J’ai longtemps été une catholique très pratiquante, surtout grâce à mes parents. J’ai même fait partie des Focolari. Actuellement, avec moult occupations et mon métier très prenant, je ne suis plus assidue à la messe. Mais mes filles ont beaucoup de plaisir à aller à la catéchèse. J’essaie de leur transmettre ma foi en les éveillant à l’émerveillement face à la beauté de ce monde, lors de nos balades en montagne ou en observant le ciel, la nuit. On est très sensible au problème de la conservation de cette planète, ce cadeau qui nous a été confié. Comment la préserver ? Aimer son prochain même s’il n’est pas très agréable, trouver cette force dans l’Amour pour pouvoir pardonner, ne pas rendre le coup qu’on reçoit, sont des valeurs importantes qu’avec mon époux, nous essayons de vivre en famille. On se rend compte que pour une de nos filles, c’est important d’avoir Dieu dans la vie – cette tierce personne qui est là, à qui elle parle de ses soucis, à qui elle se confie.

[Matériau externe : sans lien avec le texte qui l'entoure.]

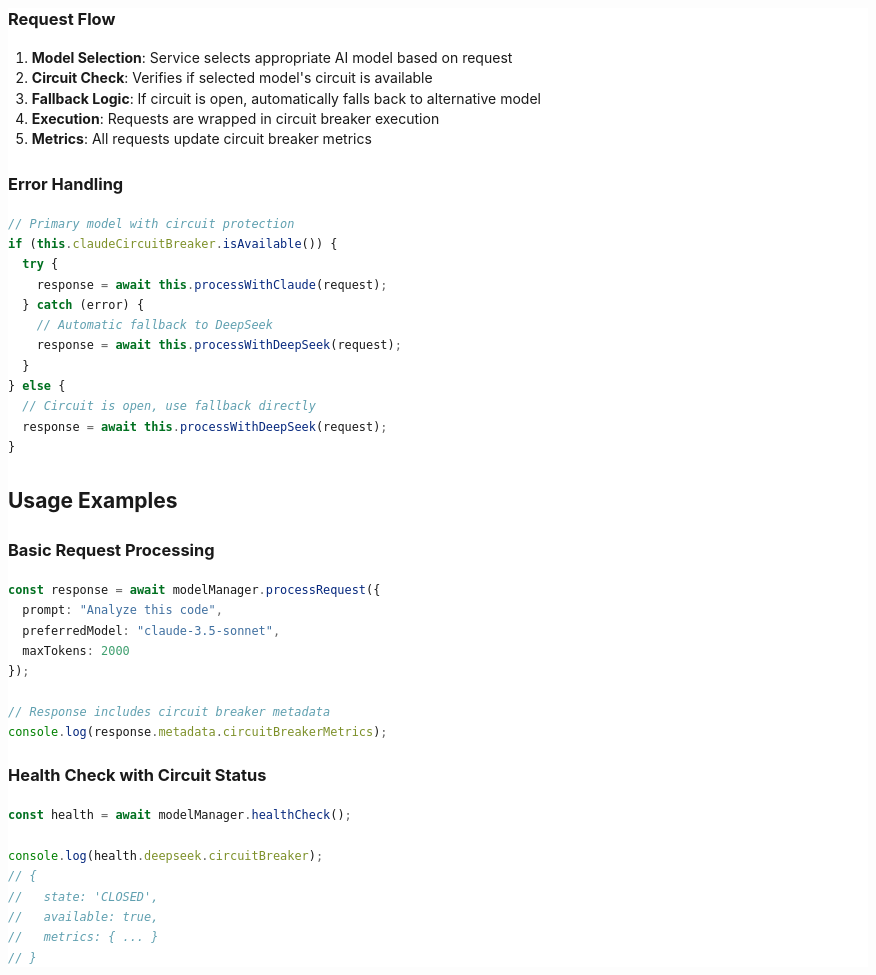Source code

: ### Request Flow

1. **Model Selection**: Service selects appropriate AI model based on request
2. **Circuit Check**: Verifies if selected model's circuit is available
3. **Fallback Logic**: If circuit is open, automatically falls back to alternative model
4. **Execution**: Requests are wrapped in circuit breaker execution
5. **Metrics**: All requests update circuit breaker metrics

### Error Handling

```typescript
// Primary model with circuit protection
if (this.claudeCircuitBreaker.isAvailable()) {
  try {
    response = await this.processWithClaude(request);
  } catch (error) {
    // Automatic fallback to DeepSeek
    response = await this.processWithDeepSeek(request);
  }
} else {
  // Circuit is open, use fallback directly
  response = await this.processWithDeepSeek(request);
}
```

## Usage Examples

### Basic Request Processing

```typescript
const response = await modelManager.processRequest({
  prompt: "Analyze this code",
  preferredModel: "claude-3.5-sonnet",
  maxTokens: 2000
});

// Response includes circuit breaker metadata
console.log(response.metadata.circuitBreakerMetrics);
```

### Health Check with Circuit Status

```typescript
const health = await modelManager.healthCheck();

console.log(health.deepseek.circuitBreaker);
// {
//   state: 'CLOSED',
//   available: true,
//   metrics: { ... }
// }
```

Avec Dieu, elle sait qu’elle n’est pas seule, même dans les moments difficiles, car Il est toujours présent.

Préserver la planète : est-ce que cela a un impact au niveau de l’astronomie ?

Non ! L’écologie ou l’effet de la sauvegarde de la planète en soi n’influence pas le reste de l’univers. On peut même dire qu’actuellement, le fait que la température augmente et qu’il y a des effets de serre sur la terre, c’est complètement indépendant du cycle solaire. Il est vrai que sur une très longue échelle géologique, des périodes chaudes et froides ont toujours existé. Mais actuellement, il y a une très forte accélération de ce phénomène d’augmentation de température, non par effet géologique, mais à cause de l’industrialisation et de l’activité humaine. Néanmoins, cela n’impacte pas encore l’observation des étoiles partout sur la terre. Par contre, la tendance actuelle d’envoyer de nombreux satellites en orbite gâche l’observation du ciel en créant des parasites dans nos images. C’est de nouveau l’impact humain, et vu qu’on est majoritairement tributaire de rester sur terre pour observer le ciel, ça peut devenir problématique.

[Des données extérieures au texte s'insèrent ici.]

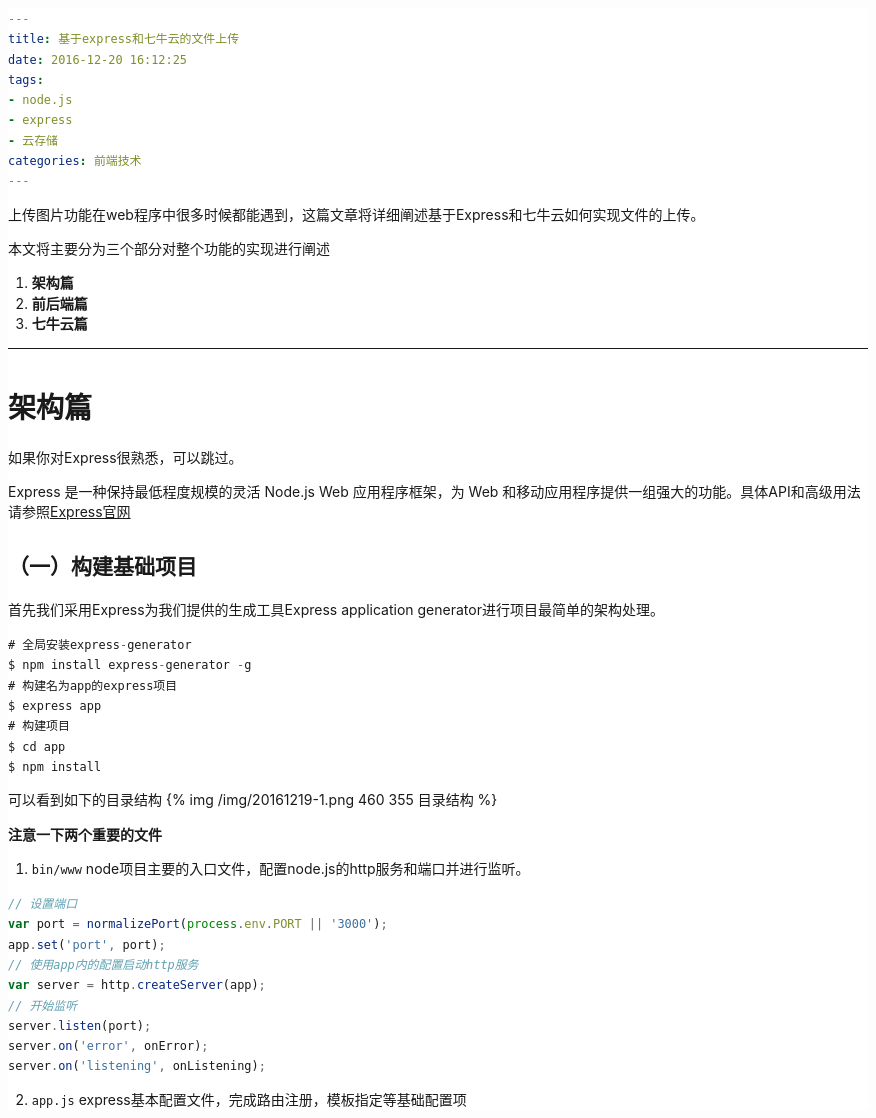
```yaml
---
title: 基于express和七牛云的文件上传
date: 2016-12-20 16:12:25
tags:
- node.js
- express
- 云存储
categories: 前端技术
---
```


上传图片功能在web程序中很多时候都能遇到，这篇文章将详细阐述基于Express和七牛云如何实现文件的上传。


本文将主要分为三个部分对整个功能的实现进行阐述
1. **架构篇**
2. **前后端篇**
3. **七牛云篇**


----------
# 架构篇 #
如果你对Express很熟悉，可以跳过。

Express 是一种保持最低程度规模的灵活 Node.js Web 应用程序框架，为 Web 和移动应用程序提供一组强大的功能。具体API和高级用法请参照[Express官网](http://expressjs.com/ "Express官网")

## （一）构建基础项目 ##
首先我们采用Express为我们提供的生成工具Express application generator进行项目最简单的架构处理。
```javascript
# 全局安装express-generator
$ npm install express-generator -g
# 构建名为app的express项目
$ express app
# 构建项目
$ cd app
$ npm install
```

可以看到如下的目录结构
{% img /img/20161219-1.png 460 355 目录结构 %}

**注意一下两个重要的文件**
1. `bin/www` node项目主要的入口文件，配置node.js的http服务和端口并进行监听。
```javascript
// 设置端口
var port = normalizePort(process.env.PORT || '3000');
app.set('port', port);
// 使用app内的配置启动http服务
var server = http.createServer(app);
// 开始监听
server.listen(port);
server.on('error', onError);
server.on('listening', onListening);
```
2. `app.js` express基本配置文件，完成路由注册，模板指定等基础配置项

Avez-vous un message à faire passer à nos lecteurs ?

Oui, un message en lien avec l’écologie, la préservation de notre monde. Je suis fondamentalement persuadée que l’univers est suffisamment vaste pour qu’il y ait de la vie ailleurs. Mais c’est impossible d’aller vers ces mondes, car ils sont simplement trop lointains. Même avec le développement scientifique, jamais on ne pourra atteindre une autre planète hors du système solaire et on ne pourra y vivre. Je dirais donc : prenons soin de ce qui nous a été offert et qui est là, à côté de nous, parce qu’on ne pourra pas voyager vers un autre monde. Ceci passe par notre comportement quotidien – le partage, la modération et aussi par une éducation chrétienne. Je crois qu’être chrétien, ça va avec le fait de vouloir rester humble et ne pas abuser de ce qu’on a.